Output the lines of the listing starting with the line containing "Encuesta: ¿Quién Lidera En Lacabamba 2026?" and going on through the line containing "Electorales De 6 Distritos De Pallasca", reproducing each one exactly.

START Dataset excerpts

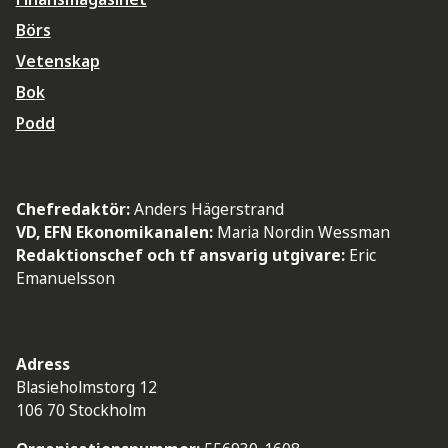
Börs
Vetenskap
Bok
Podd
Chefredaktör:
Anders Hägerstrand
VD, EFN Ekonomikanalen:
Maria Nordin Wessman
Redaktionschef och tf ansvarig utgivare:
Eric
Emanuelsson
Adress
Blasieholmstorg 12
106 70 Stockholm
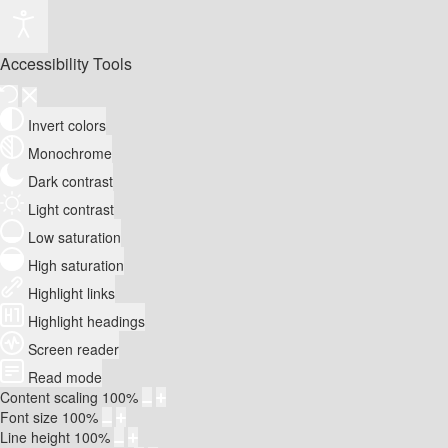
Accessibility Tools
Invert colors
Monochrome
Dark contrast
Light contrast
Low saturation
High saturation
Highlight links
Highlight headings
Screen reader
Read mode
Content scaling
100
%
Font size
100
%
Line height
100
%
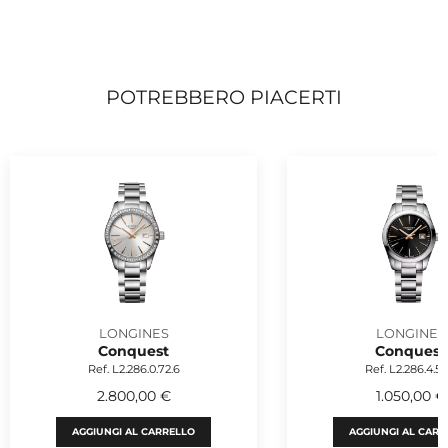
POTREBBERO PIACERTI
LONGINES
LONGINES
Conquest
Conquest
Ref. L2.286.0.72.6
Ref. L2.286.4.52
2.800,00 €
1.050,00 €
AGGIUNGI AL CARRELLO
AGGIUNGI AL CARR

END Dataset excerpts
START Dataset excerpts

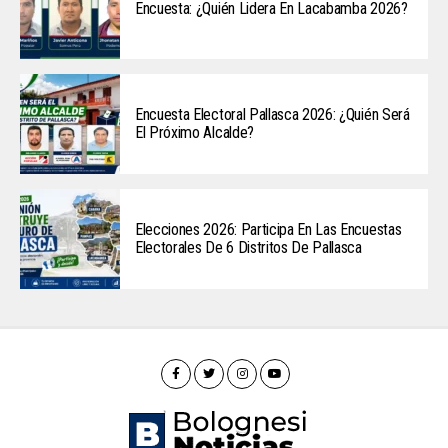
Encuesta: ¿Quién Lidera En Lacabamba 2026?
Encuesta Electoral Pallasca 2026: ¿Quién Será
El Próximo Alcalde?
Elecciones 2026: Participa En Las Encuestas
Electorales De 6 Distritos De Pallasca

END Dataset excerpts

- [Written answer]:
Encuesta: ¿Quién Lidera En Lacabamba 2026?
Encuesta Electoral Pallasca 2026: ¿Quién Será
El Próximo Alcalde?
Elecciones 2026: Participa En Las Encuestas
Electorales De 6 Distritos De Pallasca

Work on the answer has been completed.